Make purpose boundaries visible. If an event is retained for security, abuse prevention, fraud checks, support or core service delivery, label it as such and block reuse for unrelated personalisation or marketing. Purpose labels should travel with the data where possible, especially into warehouses and customer engagement tools.

Test edge cases. Review what happens when a child changes age status, a parent withdraws consent, an account is shared, a support agent exports a profile, or a marketing tool receives historical events. Many tracking risks appear in transitions rather than the normal happy path.

Keep evidence for decisions. Store screenshots of SDK settings, tag rules, suppression tests, event-register approvals, data-flow diagrams, vendor responses and engineering tickets.
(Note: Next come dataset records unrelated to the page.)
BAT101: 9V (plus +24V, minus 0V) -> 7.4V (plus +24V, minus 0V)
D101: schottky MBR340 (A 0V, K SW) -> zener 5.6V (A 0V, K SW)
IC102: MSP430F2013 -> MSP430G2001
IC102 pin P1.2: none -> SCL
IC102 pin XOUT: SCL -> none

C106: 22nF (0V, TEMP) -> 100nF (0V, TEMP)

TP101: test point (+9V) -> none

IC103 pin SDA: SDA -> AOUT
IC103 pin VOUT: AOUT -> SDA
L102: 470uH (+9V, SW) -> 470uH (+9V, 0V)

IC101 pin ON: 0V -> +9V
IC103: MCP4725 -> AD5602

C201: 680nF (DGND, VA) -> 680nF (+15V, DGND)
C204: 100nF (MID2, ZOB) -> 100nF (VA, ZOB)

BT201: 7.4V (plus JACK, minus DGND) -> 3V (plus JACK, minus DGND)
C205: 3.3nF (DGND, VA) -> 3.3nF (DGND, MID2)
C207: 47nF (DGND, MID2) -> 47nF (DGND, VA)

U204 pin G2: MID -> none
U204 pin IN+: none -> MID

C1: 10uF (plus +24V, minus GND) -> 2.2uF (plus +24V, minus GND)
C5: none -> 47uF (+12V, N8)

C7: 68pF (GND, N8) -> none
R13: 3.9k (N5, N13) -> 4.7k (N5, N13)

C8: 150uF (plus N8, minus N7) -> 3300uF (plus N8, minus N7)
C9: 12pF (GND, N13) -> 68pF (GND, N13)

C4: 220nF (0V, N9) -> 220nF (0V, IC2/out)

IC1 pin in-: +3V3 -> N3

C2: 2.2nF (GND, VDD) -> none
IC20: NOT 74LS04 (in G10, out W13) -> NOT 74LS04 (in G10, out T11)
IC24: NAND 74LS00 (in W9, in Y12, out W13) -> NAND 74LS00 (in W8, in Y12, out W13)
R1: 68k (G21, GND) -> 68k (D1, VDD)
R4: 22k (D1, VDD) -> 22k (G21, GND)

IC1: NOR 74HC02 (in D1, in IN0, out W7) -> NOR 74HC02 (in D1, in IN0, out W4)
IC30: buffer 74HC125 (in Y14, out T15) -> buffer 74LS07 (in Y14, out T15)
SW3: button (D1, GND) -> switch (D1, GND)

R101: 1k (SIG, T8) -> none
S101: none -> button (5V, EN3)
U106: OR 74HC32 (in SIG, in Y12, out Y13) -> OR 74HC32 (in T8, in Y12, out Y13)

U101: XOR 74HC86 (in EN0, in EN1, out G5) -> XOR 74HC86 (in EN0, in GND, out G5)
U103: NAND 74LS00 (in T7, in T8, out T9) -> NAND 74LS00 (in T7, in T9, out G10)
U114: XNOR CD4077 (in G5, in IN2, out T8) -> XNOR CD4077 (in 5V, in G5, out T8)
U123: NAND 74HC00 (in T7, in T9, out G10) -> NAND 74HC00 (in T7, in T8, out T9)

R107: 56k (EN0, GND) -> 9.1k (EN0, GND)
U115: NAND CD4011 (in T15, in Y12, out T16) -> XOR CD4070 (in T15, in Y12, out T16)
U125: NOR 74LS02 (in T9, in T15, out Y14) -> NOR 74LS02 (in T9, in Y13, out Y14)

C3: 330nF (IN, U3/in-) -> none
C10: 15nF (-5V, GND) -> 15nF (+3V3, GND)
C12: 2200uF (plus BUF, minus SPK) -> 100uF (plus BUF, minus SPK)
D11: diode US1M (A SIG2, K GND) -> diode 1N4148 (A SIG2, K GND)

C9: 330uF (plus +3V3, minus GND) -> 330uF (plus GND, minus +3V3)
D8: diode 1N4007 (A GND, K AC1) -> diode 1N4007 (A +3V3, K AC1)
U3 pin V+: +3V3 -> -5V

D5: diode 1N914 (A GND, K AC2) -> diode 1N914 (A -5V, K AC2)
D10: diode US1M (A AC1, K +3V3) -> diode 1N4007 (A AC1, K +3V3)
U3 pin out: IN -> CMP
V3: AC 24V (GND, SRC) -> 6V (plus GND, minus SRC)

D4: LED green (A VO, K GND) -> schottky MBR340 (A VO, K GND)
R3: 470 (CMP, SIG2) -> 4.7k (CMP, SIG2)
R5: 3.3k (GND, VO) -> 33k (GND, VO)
This gives privacy, product and leadership teams a factual basis for future reviews.

Common mistakes

  • Assuming parental consent alone allows behavioural tracking, targeted advertising or broad engagement profiling for child users.
  • Disabling ad campaigns in the front end while leaving analytics, pixels or audience syncs active in the background.
  • Treating recommendation, experimentation and notification logic as product optimisation without checking child-specific monitoring risk.

How DataNuance can help

DataNuance helps teams audit behavioural tracking restrictions for children's data across product instrumentation, vendor tools, analytics, advertising, experiments and data warehouses. We produce an event-level control map that shows what should continue, what should be suppressed, and what needs leadership approval before launch.

For a children's data tracking review under the DPDP Act, contact DataNuance.

FAQs

Is every analytics event prohibited for child accounts?

No. Some events may be needed for service delivery, safety, fraud prevention, debugging, support or legal records. The issue is whether the event supports tracking, behavioural monitoring, targeted advertising or unrelated profiling.

Can a product personalise content for child users?

It depends on the design and purpose. Basic product settings may be different from behavioural monitoring that uses a child's activity trail to shape recommendations, nudges or commercial outcomes. The safer approach is to review the logic before launch.

Do vendor SDK settings need separate child controls?

Yes. Vendor defaults can send identifiers, events or audience data even when the product interface looks compliant. Child-account controls should be tested in the actual SDK and data pipeline.

What should be included in the evidence file?

Keep the event register, tag and SDK settings, suppression rules, vendor review notes, testing screenshots, retention decisions, data-flow diagrams and approvals for any child-specific exceptions.

Sources

Digital Personal Data Protection Act, 2023, Ministry of Electronics and Information Technology official copy.

Digital Personal Data Protection Rules, 2025, Ministry of Electronics and Information Technology official copy.

This publication is general information and is not legal advice for a specific organisation or matter.